Deutsche Telekom has a different kind of problem. Its latest quarterly financial results show profits down owing, it has said, to competitive conditions in its home market and poorly performing operations in other European countries. Deutsche Telekom is overexposed in parts of Europe where economies are scraping rock bottom. Its stake in Greek incumbent OTE, for example, is looking a lot more like a liability than any sort of future cash cow. It is also struggling to get a return out of Romania.

At home in Germany the company remains a strong and profitable force. But even here it recognises the need to sustain this profitability through continued attempts, against heavy opposition, to reduce its headcount. What would help Deutsche Telekom immeasurably would, of course, be a successful conclusion to its move to sell off its US T-Mobile assets to AT&T, which has been ongoing since March when the proposed $39 billion deal was first announced.

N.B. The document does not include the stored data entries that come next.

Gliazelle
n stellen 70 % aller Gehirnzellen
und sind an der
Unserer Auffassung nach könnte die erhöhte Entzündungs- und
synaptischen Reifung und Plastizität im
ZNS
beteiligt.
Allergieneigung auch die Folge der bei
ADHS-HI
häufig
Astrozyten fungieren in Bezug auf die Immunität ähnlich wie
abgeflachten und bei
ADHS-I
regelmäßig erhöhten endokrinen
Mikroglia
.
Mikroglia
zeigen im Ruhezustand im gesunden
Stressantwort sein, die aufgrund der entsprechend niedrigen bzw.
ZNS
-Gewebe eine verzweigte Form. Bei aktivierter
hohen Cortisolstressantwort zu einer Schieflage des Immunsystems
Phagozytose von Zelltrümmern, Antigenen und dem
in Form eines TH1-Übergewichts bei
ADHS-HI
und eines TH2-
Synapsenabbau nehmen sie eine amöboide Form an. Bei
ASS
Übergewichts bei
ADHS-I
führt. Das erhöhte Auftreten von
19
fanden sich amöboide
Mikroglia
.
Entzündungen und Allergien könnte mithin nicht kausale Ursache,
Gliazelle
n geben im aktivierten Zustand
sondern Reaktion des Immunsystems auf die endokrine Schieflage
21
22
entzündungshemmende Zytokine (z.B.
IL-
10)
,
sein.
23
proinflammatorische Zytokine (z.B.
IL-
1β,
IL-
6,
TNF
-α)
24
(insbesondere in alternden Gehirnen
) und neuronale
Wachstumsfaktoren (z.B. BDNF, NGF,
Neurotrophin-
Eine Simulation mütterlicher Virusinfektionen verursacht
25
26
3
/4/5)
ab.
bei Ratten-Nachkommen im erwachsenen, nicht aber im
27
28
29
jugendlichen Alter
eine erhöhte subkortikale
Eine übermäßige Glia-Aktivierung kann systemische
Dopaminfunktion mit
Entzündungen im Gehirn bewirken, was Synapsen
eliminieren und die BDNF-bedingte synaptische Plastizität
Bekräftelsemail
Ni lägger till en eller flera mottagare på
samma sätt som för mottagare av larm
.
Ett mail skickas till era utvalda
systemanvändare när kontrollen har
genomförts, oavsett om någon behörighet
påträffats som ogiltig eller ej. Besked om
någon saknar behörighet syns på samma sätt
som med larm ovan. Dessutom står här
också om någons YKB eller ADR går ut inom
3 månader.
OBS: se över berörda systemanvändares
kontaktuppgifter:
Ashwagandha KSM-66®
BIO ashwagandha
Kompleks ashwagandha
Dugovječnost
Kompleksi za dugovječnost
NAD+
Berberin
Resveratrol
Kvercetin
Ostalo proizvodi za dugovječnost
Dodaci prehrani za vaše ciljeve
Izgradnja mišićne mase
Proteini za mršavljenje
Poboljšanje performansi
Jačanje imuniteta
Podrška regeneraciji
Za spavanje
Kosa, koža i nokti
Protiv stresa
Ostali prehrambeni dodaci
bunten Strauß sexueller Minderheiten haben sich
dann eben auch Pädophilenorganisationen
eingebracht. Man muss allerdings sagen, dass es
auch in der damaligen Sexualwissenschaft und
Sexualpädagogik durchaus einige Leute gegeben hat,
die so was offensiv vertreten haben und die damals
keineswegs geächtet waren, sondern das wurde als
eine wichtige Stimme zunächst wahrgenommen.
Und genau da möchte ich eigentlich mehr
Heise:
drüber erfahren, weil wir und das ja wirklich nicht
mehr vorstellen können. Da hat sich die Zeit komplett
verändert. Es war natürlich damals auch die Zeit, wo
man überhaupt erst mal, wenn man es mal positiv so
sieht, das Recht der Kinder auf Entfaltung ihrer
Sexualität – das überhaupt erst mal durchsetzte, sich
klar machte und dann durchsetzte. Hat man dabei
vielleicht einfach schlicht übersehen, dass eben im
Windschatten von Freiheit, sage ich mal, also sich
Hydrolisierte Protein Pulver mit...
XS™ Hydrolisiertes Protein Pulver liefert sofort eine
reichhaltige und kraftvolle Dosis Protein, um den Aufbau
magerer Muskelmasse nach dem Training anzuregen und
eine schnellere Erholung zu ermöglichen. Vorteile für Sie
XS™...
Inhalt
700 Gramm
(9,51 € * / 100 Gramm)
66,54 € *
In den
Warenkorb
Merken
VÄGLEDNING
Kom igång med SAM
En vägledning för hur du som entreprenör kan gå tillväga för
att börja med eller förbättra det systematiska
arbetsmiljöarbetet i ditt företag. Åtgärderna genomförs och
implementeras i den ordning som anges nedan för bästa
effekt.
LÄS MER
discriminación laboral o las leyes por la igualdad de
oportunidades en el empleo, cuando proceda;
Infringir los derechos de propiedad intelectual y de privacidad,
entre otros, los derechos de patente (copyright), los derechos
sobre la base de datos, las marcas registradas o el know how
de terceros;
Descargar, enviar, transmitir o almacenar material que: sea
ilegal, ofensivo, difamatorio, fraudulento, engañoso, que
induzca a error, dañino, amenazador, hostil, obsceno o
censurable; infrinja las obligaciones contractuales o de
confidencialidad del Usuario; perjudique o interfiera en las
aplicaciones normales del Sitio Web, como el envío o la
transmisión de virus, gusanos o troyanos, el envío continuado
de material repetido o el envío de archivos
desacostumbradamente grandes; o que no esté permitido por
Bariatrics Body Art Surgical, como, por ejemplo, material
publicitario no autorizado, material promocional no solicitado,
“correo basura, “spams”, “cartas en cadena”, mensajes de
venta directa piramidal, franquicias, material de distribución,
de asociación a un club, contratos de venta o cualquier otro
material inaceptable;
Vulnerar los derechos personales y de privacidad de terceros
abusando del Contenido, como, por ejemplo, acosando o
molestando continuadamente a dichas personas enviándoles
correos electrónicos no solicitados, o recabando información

Deutsche Telekom would have known all along that getting such an arrangement past US regulators wasn’t going to be a stroll in the park. But it must now be beginning to tire of the relentless criticism of the deal, and the pressure from so many quarters, not least AT&T’s cellular competitors, to see it quoshed.

A lot of attention has been focussed on whether AT&T will be allowed to conclude a buyout that would have such a seismic impact on the US wireless market. Less analysis has been made of what Deutsche Telekom does next if the sale is forcibly abandoned. How else it is going to raise or save $39 billion?